| name | csv-processing |
| description | Read, write, and transform CSV files with proper handling of encoding and formatting. Use when loading CSV data files, exporting results to CSV, handling large CSV files, or converting between CSV and other data formats. |
CSV Processing
Provides patterns for CSV file handling in ETL pipelines.
Reading CSV Files
import csv
from typing import List, Dict
def read_csv(filepath: str, encoding: str = 'utf-8') -> List[Dict]:
"""Read CSV file as list of dictionaries."""
with open(filepath, newline='', encoding=encoding) as f:
reader = csv.DictReader(f)
return list(reader)
def read_csv_with_types(filepath: str, type_map: Dict[str, type]) -> List[Dict]:
"""Read CSV and convert columns to specified types."""
records = read_csv(filepath)
for record in records:
for field, field_type in type_map.items():
if field in record and record[field]:
try:
record[field] = field_type(record[field])
except (ValueError, TypeError):
record[field] = None
return records
Writing CSV Files
import csv
from typing import List, Dict
from pathlib import Path
def write_csv(filepath: str, data: List[Dict], fieldnames: List[str] = None):
"""Write list of dictionaries to CSV file."""
if not data:
return
Path(filepath).parent.mkdir(parents=True, exist_ok=True)
fieldnames = fieldnames or list(data[0].keys())
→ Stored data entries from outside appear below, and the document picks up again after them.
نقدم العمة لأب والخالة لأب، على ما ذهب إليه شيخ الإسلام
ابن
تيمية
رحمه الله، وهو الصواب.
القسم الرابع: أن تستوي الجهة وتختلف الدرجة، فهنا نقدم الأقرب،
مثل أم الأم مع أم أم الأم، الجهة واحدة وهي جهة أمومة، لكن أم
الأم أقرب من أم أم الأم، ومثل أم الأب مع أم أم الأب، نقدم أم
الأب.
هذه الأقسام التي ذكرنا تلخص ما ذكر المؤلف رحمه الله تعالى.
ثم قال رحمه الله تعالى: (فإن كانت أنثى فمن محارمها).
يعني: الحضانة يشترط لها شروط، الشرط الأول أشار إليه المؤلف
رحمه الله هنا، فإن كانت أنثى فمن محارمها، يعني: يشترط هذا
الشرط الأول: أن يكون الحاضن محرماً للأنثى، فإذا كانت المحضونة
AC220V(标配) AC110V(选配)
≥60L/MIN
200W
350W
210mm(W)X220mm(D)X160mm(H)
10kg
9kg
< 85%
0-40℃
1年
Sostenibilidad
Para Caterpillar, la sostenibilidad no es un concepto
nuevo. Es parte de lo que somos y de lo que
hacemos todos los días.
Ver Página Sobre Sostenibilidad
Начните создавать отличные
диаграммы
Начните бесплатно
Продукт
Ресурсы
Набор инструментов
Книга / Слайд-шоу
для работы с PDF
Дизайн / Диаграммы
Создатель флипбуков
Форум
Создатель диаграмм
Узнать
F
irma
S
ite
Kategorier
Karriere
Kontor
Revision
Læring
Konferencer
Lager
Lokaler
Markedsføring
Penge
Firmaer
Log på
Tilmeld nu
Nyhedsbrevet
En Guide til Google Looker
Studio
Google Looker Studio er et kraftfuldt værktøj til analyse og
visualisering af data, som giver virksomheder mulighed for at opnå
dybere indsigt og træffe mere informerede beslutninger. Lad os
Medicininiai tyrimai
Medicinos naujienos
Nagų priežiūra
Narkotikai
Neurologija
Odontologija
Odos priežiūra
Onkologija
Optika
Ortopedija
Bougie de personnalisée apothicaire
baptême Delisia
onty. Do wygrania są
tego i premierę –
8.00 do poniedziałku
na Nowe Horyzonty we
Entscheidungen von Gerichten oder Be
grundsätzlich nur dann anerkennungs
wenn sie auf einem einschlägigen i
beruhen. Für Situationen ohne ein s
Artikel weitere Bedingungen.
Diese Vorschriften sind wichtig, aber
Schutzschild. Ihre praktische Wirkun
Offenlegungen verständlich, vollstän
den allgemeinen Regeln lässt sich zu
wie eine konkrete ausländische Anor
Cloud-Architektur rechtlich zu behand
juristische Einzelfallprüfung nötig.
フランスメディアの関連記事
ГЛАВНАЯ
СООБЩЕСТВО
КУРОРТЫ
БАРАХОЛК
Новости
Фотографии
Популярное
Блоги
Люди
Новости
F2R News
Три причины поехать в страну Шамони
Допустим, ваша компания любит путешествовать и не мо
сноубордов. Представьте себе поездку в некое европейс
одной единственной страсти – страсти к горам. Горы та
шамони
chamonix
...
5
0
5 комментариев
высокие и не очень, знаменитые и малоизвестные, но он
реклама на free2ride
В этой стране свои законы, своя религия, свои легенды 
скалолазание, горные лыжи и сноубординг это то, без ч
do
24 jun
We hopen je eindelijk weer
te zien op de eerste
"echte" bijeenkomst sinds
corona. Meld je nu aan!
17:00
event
with open(filepath, 'w', newline='', encoding='utf-8') as f:
writer = csv.DictWriter(f, fieldnames=fieldnames)
writer.writeheader()
writer.writerows(data)
def append_csv(filepath: str, data: List[Dict]):
"""Append records to existing CSV file."""
if not data:
return
fieldnames = list(data[0].keys())
file_exists = Path(filepath).exists()
with open(filepath, 'a', newline='', encoding='utf-8') as f:
writer = csv.DictWriter(f, fieldnames=fieldnames)
if not file_exists:
writer.writeheader()
writer.writerows(data)
Streaming Large Files
def process_csv_streaming(filepath: str, processor, batch_size: int = 1000):
"""Process large CSV file in batches."""
with open(filepath, newline='', encoding='utf-8') as f:
reader = csv.DictReader(f)
batch = []
for row in reader:
batch.append(row)
if len(batch) >= batch_size:
processor(batch)
batch = []
if batch:
processor(batch)